The situation of religious institutions is different.  Fewer people in developed countries today go to church or seek the sacraments or services of the clergy and of the institution they represent.  Many have abandoned not only their religious practice but also many of their beliefs.  They are no longer the fervent believers they once were, and find no need to frequent or support their church.  Some go further : they are disgusted with their clergy, not only for their financial mismanagement, up to and including the scandals attached to the Mafia connection of the Vatican Bank, but especially for their scandalous sexual behavior, up to and including widespread crimes and cover-up of pedophilia.  The professional personnel of churches, especially the Catholic church, are accused not only of inefficiency and malpractice as in other institutions but of being more concerned with their personal comfort and interests rather than those of their flock, and even of behavior in blatant contradiction with the message they preach and the values they represent.  It must be said, of course, that many members of the clergy and of Religious Orders are beyond reproach – apart from the fact that they continue to propagate the illusions of their blind faith.

It may take  a revolution to reform secular and religious institutions.  They have been tried many times since 1789; some have been disasters while others have met with some success, often however at a terrible cost. But peaceful reforms are also possible.  Is there any hope that the Catholic Church can reform itself ?   The answer of course is “Yes !”  Already in Africa and South America the Church is marshalling its troops (“Onward Christian Soldiers” is a Protestant hymn but also a Catholic reality), increasing its numbers and displaying a vitality that has put an Argentinian on the throne of Peter.  Pope Francis is determined to clean out the stables.
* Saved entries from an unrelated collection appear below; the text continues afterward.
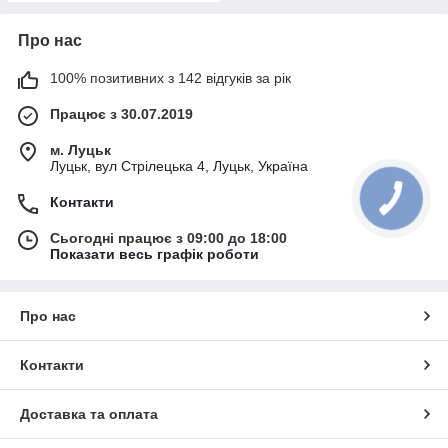
Про нас
100% позитивних з 142 відгуків за рік
Працює з 30.07.2019
м. Луцьк
Луцьк, вул Стрілецька 4, Луцьк, Україна
Контакти
Сьогодні працює з 09:00 до 18:00
Показати весь графік роботи
Про нас
Контакти
Доставка та оплата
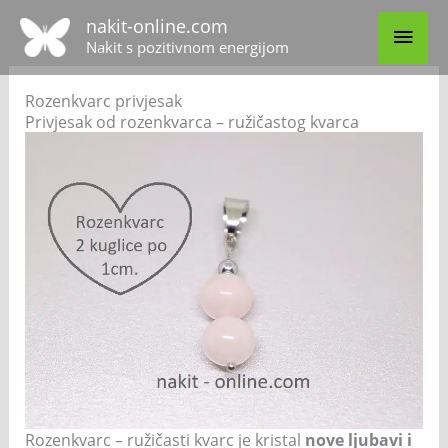
Skip
MAI
nakit-online.com
to
Nakit s pozitivnom energijom
content
MEN
Rozenkvarc privjesak
Privjesak od rozenkvarca – ružičastog kvarca
Rozenkvarc – ružičasti kvarc je kristal
nove ljubavi i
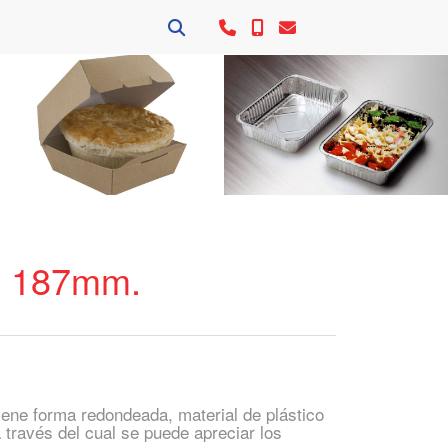
Siguie
Ø 187mm.
iene forma redondeada, material de plástico
a través del cual se puede apreciar los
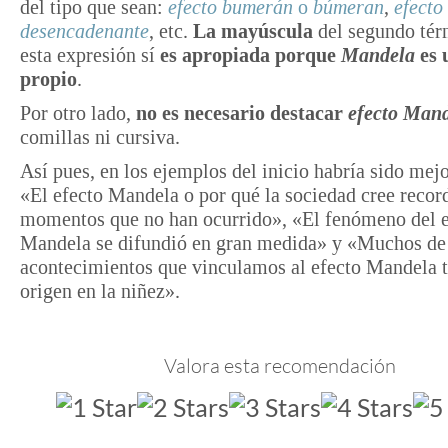
del tipo que sean:
efecto bumerán
o
búmeran
,
efecto
desencadenante
, etc.
La mayúscula
del segundo tér
esta expresión sí
es apropiada porque
Mandela
es
propio
.
Por otro lado,
no es necesario destacar
efecto Man
comillas ni cursiva.
Así pues, en los ejemplos del inicio habría sido mejo
«El efecto Mandela o por qué la sociedad cree recor
momentos que no han ocurrido», «El fenómeno del e
Mandela se difundió en gran medida» y «Muchos de
acontecimientos que vinculamos al efecto Mandela 
origen en la niñez».
Valora esta recomendación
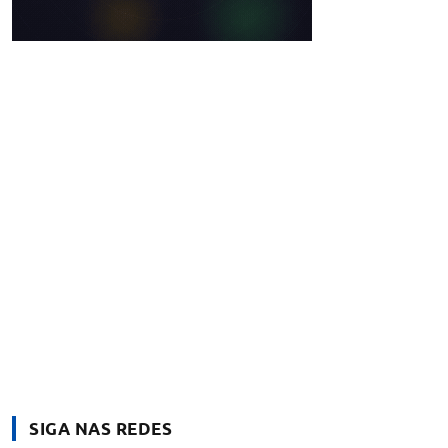
SIGA NAS REDES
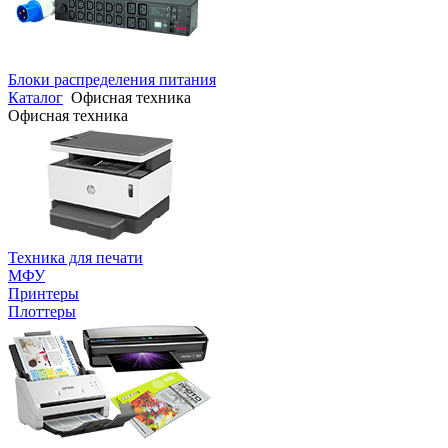
Блоки распределения питания
Каталог
Офисная техника
Офисная техника
Техника для печати
МФУ
Принтеры
Плоттеры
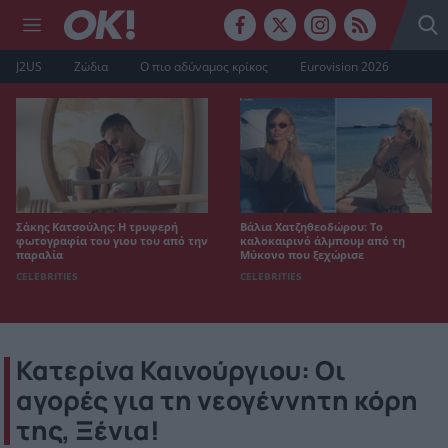
J2US
Ζώδια
Ο πιο αδύναμος κρίκος
Eurovision 2026
Σάκης Κατσούλης: Η τρυφερή
Βάλια Χατζηθεοδώρου: Το
φωτογραφία του γιου του από την
καλοκαιρινό άλμπουμ από τη
παραλία
Μύκονο που ξεχώρισε
CELEBRITIES
CELEBRITIES
Κατερίνα Καινούργιου: Οι
αγορές για τη νεογέννητη κόρη
της, Ξένια!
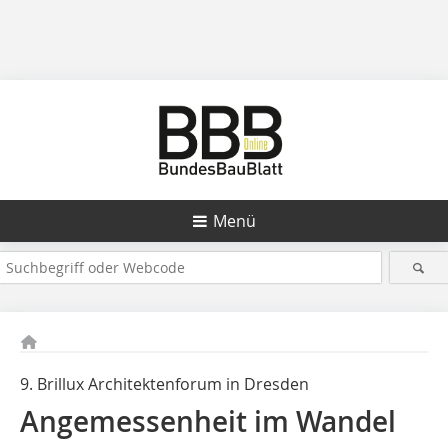
Menü
9. Brillux Architektenforum in Dresden
Angemessenheit im Wandel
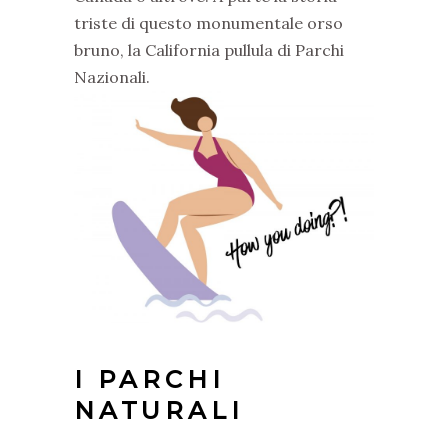
triste di questo monumentale orso
bruno, la California pullula di Parchi
Nazionali.
I PARCHI
NATURALI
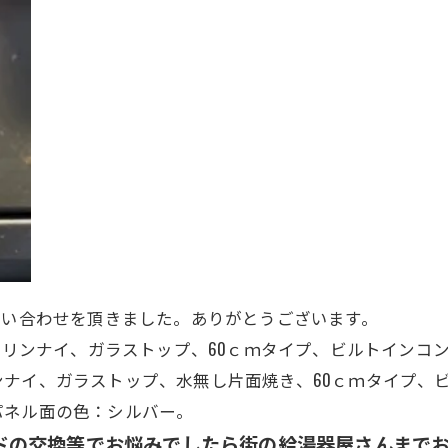
問い合わせを頂きました。ありがとうございます。
S5L、リンナイ、ガラストップ、60ｃｍタイプ、ビルトインコ
リンナイ、
ガラストップ、水無し片面焼き、
60ｃｍタイプ、
パネル面の色：シルバー。
ドの交換等でお悩みでしたら街の給湯器屋さんまで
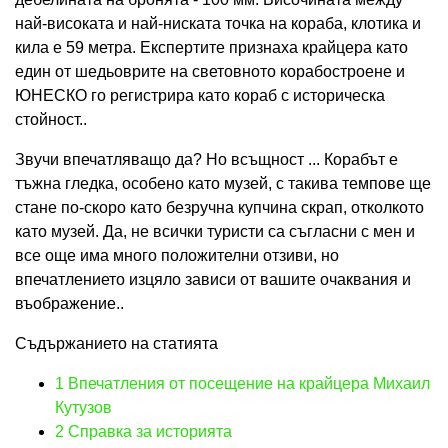
най-високата и най-ниската точка на кораба, клотика и
кила е 59 метра. Експертите признаха крайцера като
един от шедьоврите на световното корабостроене и
ЮНЕСКО го регистрира като кораб с историческа
стойност..
Звучи впечатляващо да? Но всъщност ... Корабът е
тъжна гледка, особено като музей, с такива темпове ще
стане по-скоро като безручна купчина скрап, отколкото
като музей. Да, не всички туристи са съгласни с мен и
все още има много положителни отзиви, но
впечатлението изцяло зависи от вашите очаквания и
въображение..
Съдържанието на статията
1
Впечатления от посещение на крайцера Михаил
Кутузов
2
Справка за историята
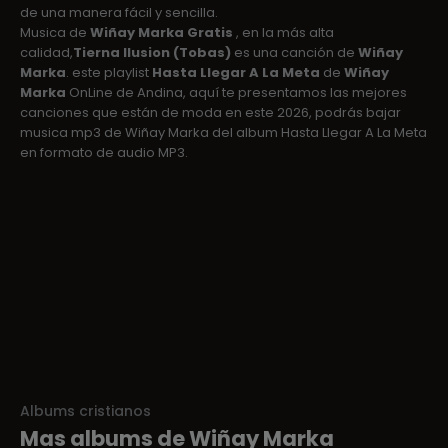
de una manera fácil y sencilla.
Musica de
Wiñay Marka Gratis
, en la más alta
calidad,
Tierna Ilusion (Tobas)
es una canción de
Wiñay
Marka
. este playlist
Hasta Llegar A La Meta
de
Wiñay
Marka
OnLine de Andina, aquí te presentamos las mejores
canciones que están de moda en este 2026, podrás bajar
musica mp3 de Wiñay Marka del album Hasta Llegar A La Meta
en formato de audio MP3.
Albums cristianos
Mas albums de Wiñay Marka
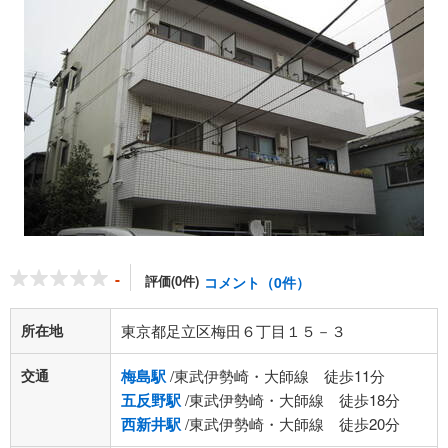
-
評価(0件)
コメント（0件）
所在地
東京都足立区梅田６丁目１５－３
交通
梅島駅
/東武伊勢崎・大師線 徒歩11分
五反野駅
/東武伊勢崎・大師線 徒歩18分
西新井駅
/東武伊勢崎・大師線 徒歩20分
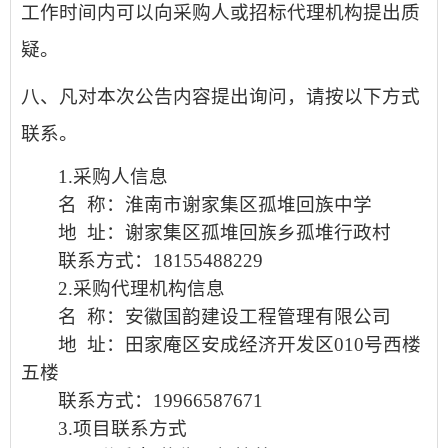
工作时间内可以向采购人或招标代理机构提出质
疑。
八、凡对本次公告内容提出询问，请按以下方式
联系。
1.采购人信息
名
称：
淮南市谢家集区孤堆回族中学
地
址：谢家集区孤堆回族乡孤堆行政村
联系方式：
18155488229
2.采购代理机构信息
名
称：
安徽国韵建设工程管理有限公司
地
址：田家庵区安成经济开发区
010号西楼
五楼
联系方式：
19966587671
3.项目联系方式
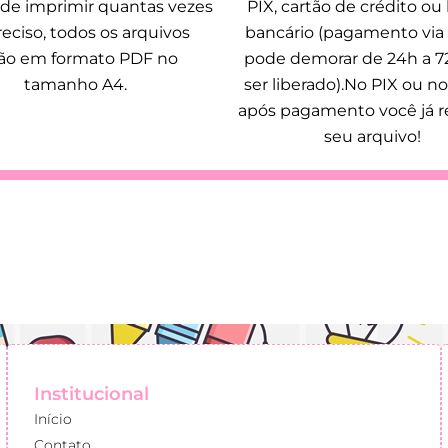
de imprimir quantas vezes
PIX, cartão de crédito ou
reciso, todos os arquivos
bancário (pagamento via
ão em formato PDF no
pode demorar de 24h a 7
tamanho A4.
ser liberado).No PIX ou no
após pagamento você já r
seu arquivo!
Institucional
Início
Contato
The Church as an institution will survive.  But so will the efforts of this Blog to get at least one category of the Church’s believers to recognize the folly of their faith.  Already they have jettisoned some of the more outrageous of its beliefs.  They are the Believers on the Brink, the raison d’être and targeted readership of this Blog.  They will increasingly lose confidence in the Church not only as an institution but as a teacher of the truth.  They have begun to realize that their faith was built on the sands of overconfidence, credulity and wishful thinking.  Hopefully they will soon find the courage to choose atheism.